Data entries
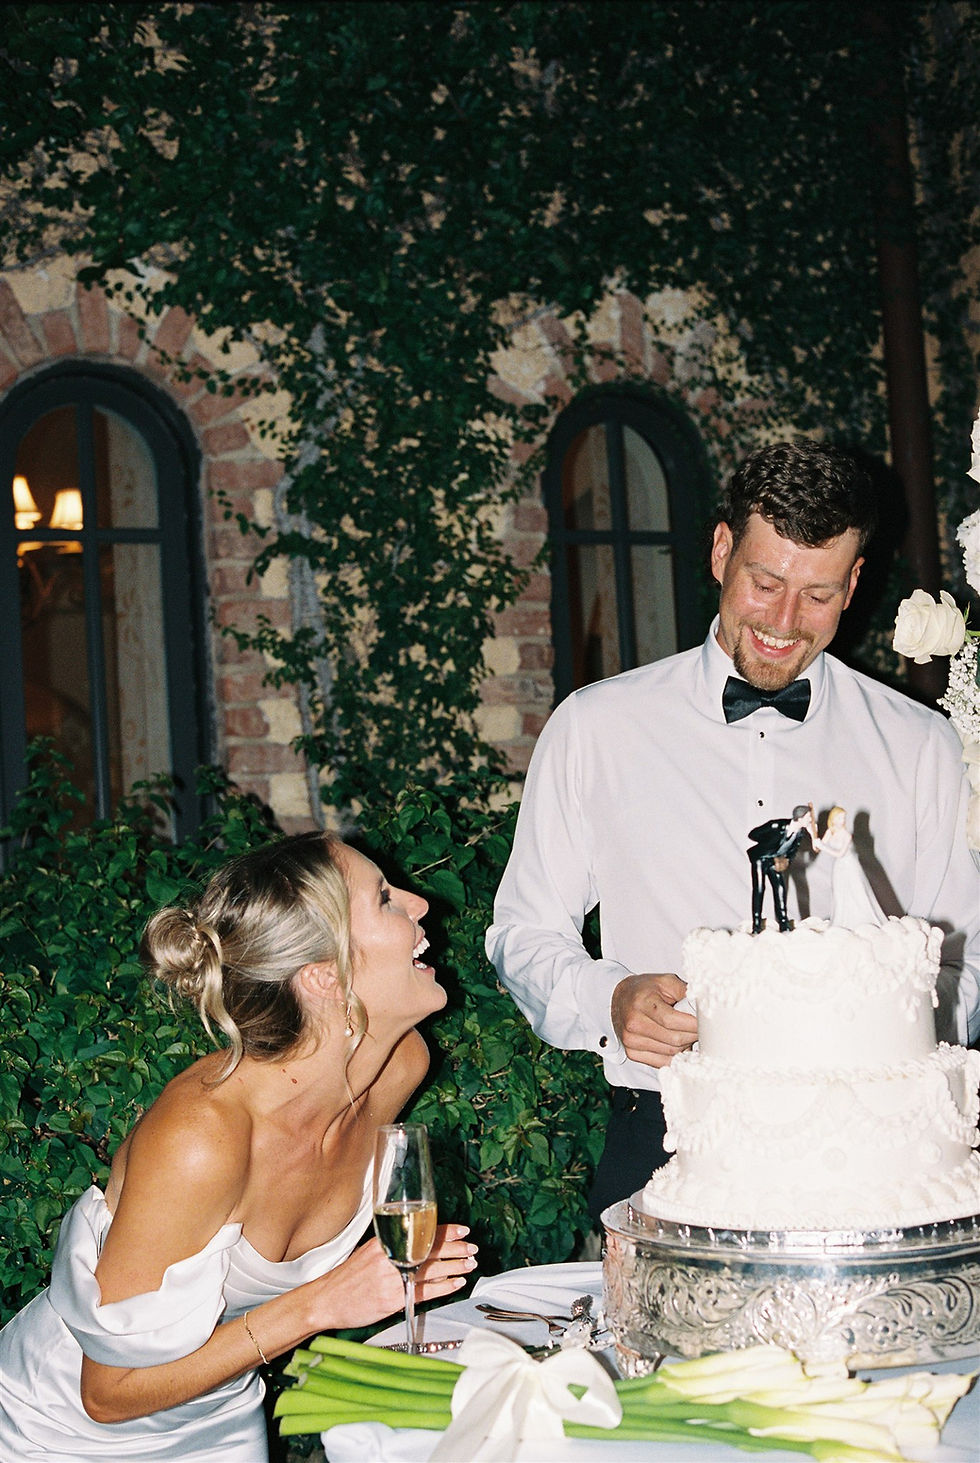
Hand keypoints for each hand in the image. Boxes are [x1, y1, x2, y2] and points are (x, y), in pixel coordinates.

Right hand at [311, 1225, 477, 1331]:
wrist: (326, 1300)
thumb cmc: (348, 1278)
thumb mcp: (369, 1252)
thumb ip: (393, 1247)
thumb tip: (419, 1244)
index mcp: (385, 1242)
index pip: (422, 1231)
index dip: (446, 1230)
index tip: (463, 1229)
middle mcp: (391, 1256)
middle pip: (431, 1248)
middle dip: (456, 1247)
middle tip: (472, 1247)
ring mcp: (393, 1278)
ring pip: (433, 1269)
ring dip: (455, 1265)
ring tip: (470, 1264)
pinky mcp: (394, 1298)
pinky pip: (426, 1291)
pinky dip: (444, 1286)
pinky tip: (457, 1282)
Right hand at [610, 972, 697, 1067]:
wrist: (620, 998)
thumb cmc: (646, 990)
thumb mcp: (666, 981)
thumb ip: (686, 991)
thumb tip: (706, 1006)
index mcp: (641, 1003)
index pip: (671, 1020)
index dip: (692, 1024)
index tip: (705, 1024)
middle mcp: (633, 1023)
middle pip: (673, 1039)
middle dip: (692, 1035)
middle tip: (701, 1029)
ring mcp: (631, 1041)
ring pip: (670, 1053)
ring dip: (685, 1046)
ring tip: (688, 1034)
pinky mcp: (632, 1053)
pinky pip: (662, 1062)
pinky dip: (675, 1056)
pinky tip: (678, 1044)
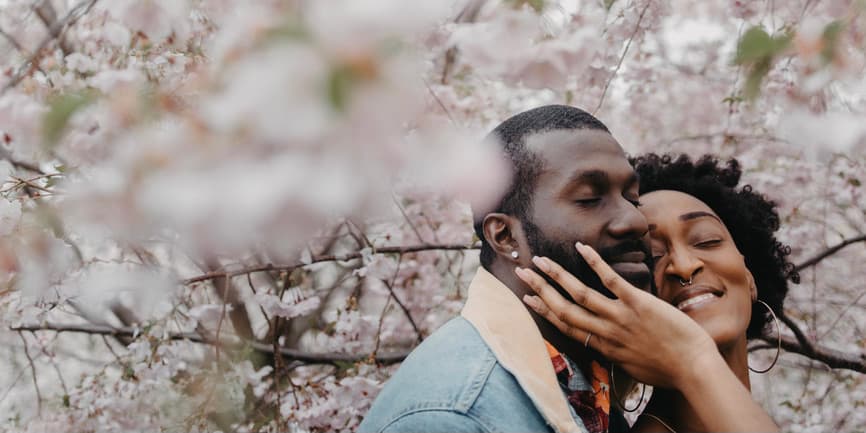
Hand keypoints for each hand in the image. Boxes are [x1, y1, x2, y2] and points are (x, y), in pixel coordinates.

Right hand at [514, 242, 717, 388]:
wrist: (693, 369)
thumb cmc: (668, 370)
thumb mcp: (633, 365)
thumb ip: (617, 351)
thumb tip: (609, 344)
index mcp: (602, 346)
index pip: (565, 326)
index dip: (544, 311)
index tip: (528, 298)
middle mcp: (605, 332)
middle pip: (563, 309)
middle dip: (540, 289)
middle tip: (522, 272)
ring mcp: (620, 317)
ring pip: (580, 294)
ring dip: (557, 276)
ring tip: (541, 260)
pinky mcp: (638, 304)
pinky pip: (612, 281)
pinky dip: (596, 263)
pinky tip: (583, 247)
* * *
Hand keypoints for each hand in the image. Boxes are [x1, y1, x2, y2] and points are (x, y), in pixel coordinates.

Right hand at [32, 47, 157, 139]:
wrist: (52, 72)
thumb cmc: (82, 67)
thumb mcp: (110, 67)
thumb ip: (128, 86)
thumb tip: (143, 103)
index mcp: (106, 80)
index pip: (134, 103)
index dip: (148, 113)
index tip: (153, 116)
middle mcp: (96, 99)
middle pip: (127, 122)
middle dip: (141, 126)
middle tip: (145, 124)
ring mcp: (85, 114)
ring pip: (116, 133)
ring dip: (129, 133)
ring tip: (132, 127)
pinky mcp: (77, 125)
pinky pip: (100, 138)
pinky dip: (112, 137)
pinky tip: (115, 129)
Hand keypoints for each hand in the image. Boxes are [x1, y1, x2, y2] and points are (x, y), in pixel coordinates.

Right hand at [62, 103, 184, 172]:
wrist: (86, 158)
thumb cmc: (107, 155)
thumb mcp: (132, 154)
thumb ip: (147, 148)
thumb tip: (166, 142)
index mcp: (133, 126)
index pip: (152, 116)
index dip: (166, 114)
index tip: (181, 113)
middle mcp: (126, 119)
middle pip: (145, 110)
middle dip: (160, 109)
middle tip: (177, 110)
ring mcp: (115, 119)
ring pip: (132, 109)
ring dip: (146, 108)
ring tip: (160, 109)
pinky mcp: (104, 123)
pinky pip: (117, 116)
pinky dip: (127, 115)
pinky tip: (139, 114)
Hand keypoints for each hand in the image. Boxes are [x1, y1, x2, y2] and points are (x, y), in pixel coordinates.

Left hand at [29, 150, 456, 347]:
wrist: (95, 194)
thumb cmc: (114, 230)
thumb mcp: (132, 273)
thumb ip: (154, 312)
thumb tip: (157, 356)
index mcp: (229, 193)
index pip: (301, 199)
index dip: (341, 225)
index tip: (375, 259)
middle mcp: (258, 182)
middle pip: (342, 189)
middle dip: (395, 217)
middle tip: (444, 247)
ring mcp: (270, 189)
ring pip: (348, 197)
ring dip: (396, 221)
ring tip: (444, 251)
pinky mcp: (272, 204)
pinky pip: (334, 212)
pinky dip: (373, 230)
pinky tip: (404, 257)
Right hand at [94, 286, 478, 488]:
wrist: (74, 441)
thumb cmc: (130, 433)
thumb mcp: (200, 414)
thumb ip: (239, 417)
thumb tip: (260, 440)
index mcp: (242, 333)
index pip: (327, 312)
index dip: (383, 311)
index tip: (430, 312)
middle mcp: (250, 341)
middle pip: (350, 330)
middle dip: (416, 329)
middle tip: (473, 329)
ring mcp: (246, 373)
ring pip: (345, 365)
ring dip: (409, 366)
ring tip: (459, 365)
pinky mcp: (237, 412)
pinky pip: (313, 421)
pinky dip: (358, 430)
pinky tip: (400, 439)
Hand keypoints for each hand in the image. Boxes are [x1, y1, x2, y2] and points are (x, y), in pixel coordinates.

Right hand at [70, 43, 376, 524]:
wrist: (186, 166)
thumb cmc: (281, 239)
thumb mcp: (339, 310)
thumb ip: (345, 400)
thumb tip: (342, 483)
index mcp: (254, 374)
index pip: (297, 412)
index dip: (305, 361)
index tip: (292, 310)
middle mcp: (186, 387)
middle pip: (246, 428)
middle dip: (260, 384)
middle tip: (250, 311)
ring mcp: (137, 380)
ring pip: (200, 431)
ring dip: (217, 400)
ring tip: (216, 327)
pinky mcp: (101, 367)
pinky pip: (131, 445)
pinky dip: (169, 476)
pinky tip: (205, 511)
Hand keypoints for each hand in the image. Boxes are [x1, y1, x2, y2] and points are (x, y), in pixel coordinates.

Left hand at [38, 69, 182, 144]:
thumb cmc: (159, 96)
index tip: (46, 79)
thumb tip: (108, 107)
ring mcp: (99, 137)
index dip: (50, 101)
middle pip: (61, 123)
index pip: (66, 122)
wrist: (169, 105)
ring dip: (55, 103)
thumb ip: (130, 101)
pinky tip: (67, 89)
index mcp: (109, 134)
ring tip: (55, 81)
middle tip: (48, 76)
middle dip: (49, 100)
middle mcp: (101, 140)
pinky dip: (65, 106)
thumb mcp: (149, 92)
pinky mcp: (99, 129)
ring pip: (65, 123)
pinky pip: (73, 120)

Task prompt –
Search the records above for "Right" and copy every line that has it.

Output below –
Right hand at [311, 1225, 477, 1331]:
Right hand at [610, 972, 697, 1067]:
Right hand at [514, 242, 717, 388]:
Right hand at [32, 47, 157, 139]:
Right hand at [62, 103, 184, 172]:
Right hand at [94, 286, 478, 488]:
Right hand at [70, 43, 376, 524]:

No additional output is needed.